We recognise it, and we do not begrudge it. It is a good moment. Soft, sunlit, a little nostalgic. But it is a borrowing, and the thing it borrows from is the underground, not the boutique. When the season is over, the version that stays is the one that meant something in the first place.

What it is for us

amebix
We did not add crochet this season to catch a wave. We cut these styles in earlier drops, well before the 2026 runway looked this way. The Sanja crochet-knit maxi skirt arrived in 2024, the Amebix see-through midi dress the year after, both hand-knitted from organic cotton in the same Bali workshop we have used since 2014. Open, see-through, finished by hand with tarnished studs.

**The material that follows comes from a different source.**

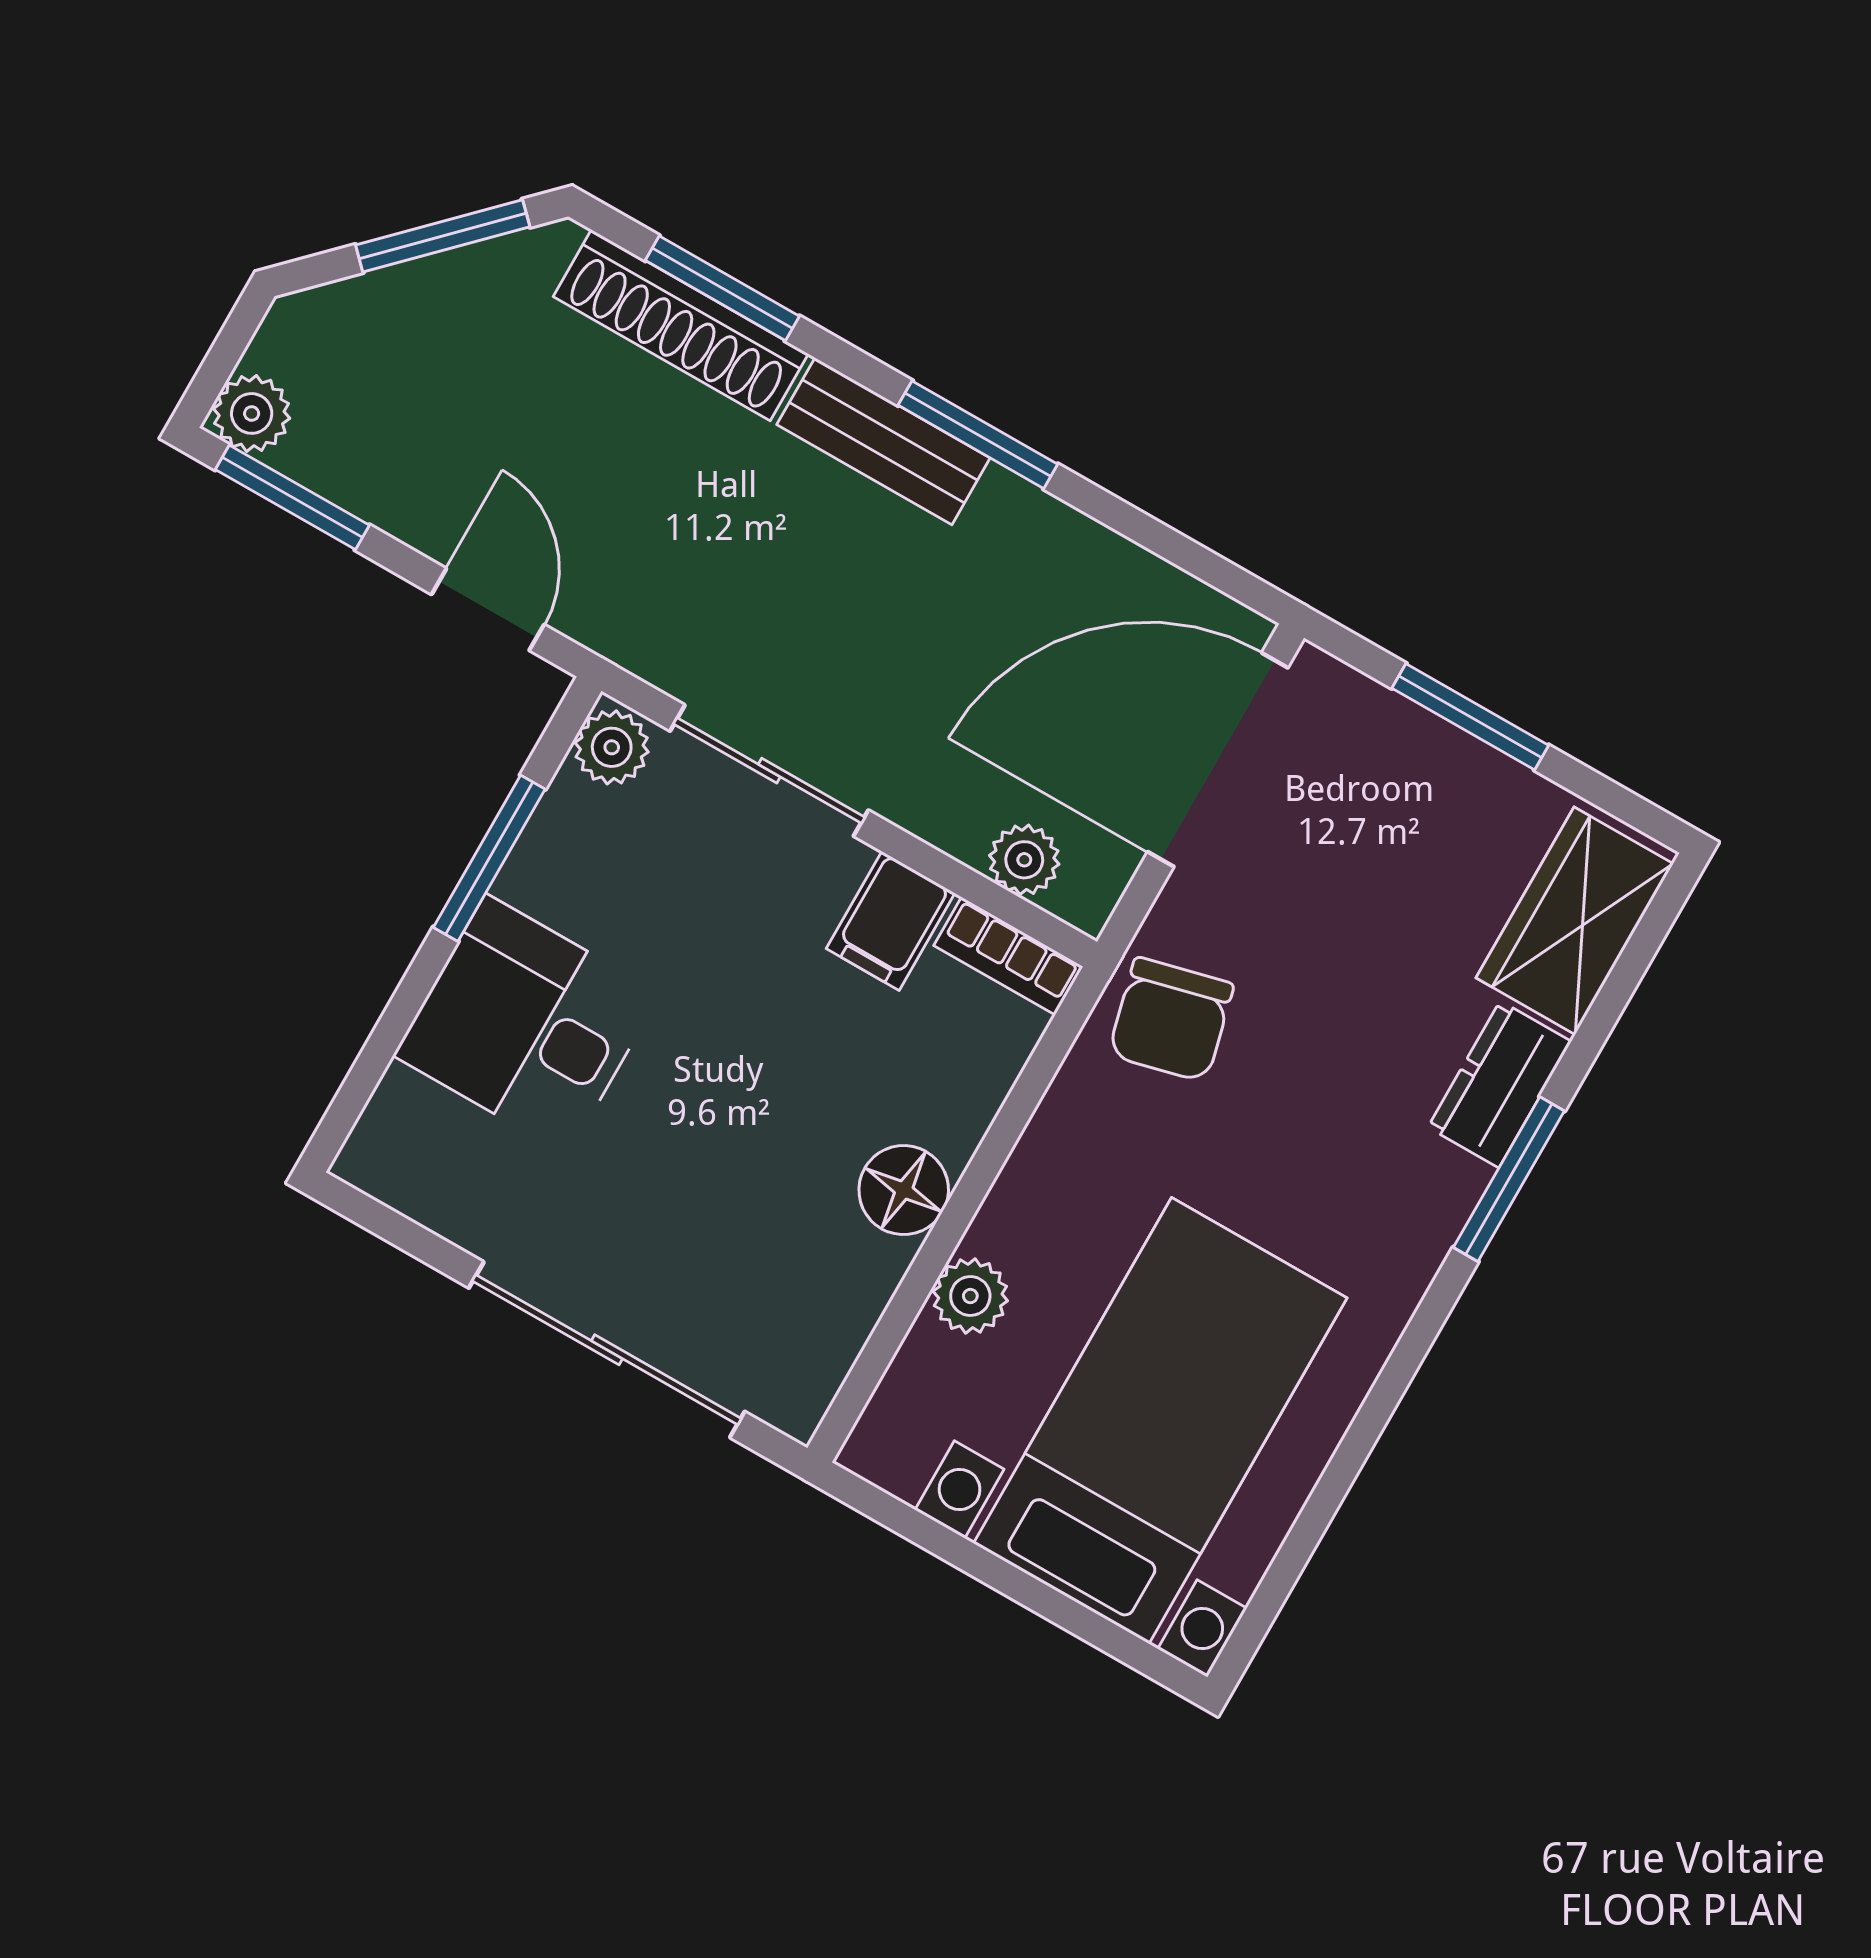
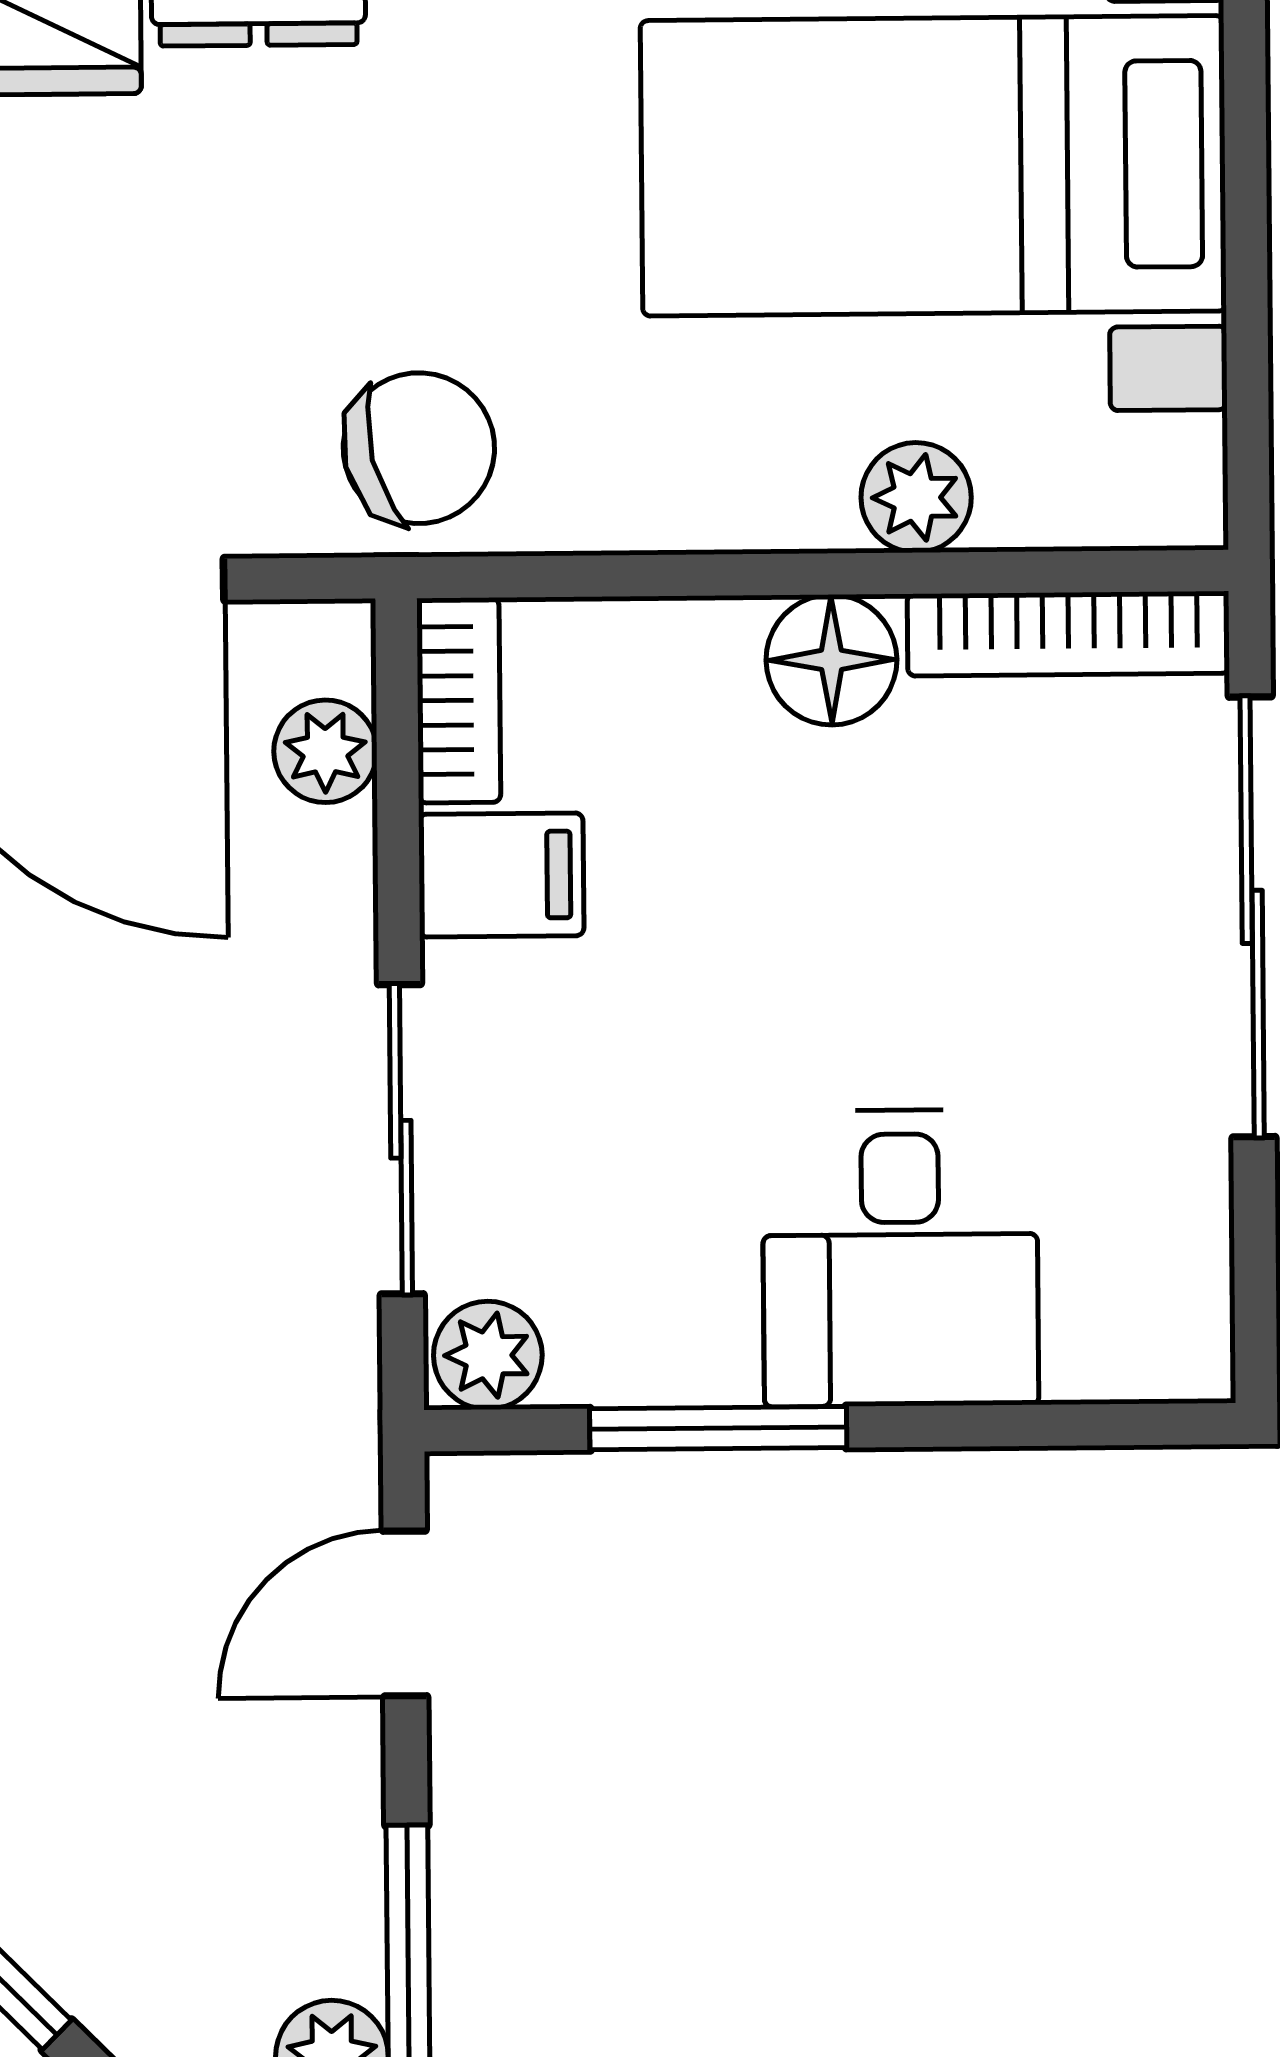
bookcase: (837, 1339) -> (1068, 634), added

The Amebix styles take their name from the Devon crust-punk band, which tells you the register before you have seen the cut. The same hand-knit runs across the range, from the Sanja hooded sweater and the sleeveless mini dress down to the long gloves and the crochet bandana beanie, a family built around one idea rather than a single style chasing a trend. 

Where the season reads crochet as romance, we read it the way the counterculture did, as something made by hand to be worn on your own terms. It belongs to the field after dark more than the poolside at noon. That is the PsyloPunk flavour doing what it does, a technique everyone else is softening, kept sharp.

This is the part the trend cycle keeps missing. The reason crochet survives every revival is not that it photographs well in the sun. It is that it cannot be faked at speed. Every open row is a decision made by a person, and it reads on the body as exactly that. The machine never caught up in 1890, it did not catch up in 1969, and it has not caught up now.
The runways will move on by autumn. The hook stays where it is. These open-knit styles are still in the shop, made the slow way, as they always have been.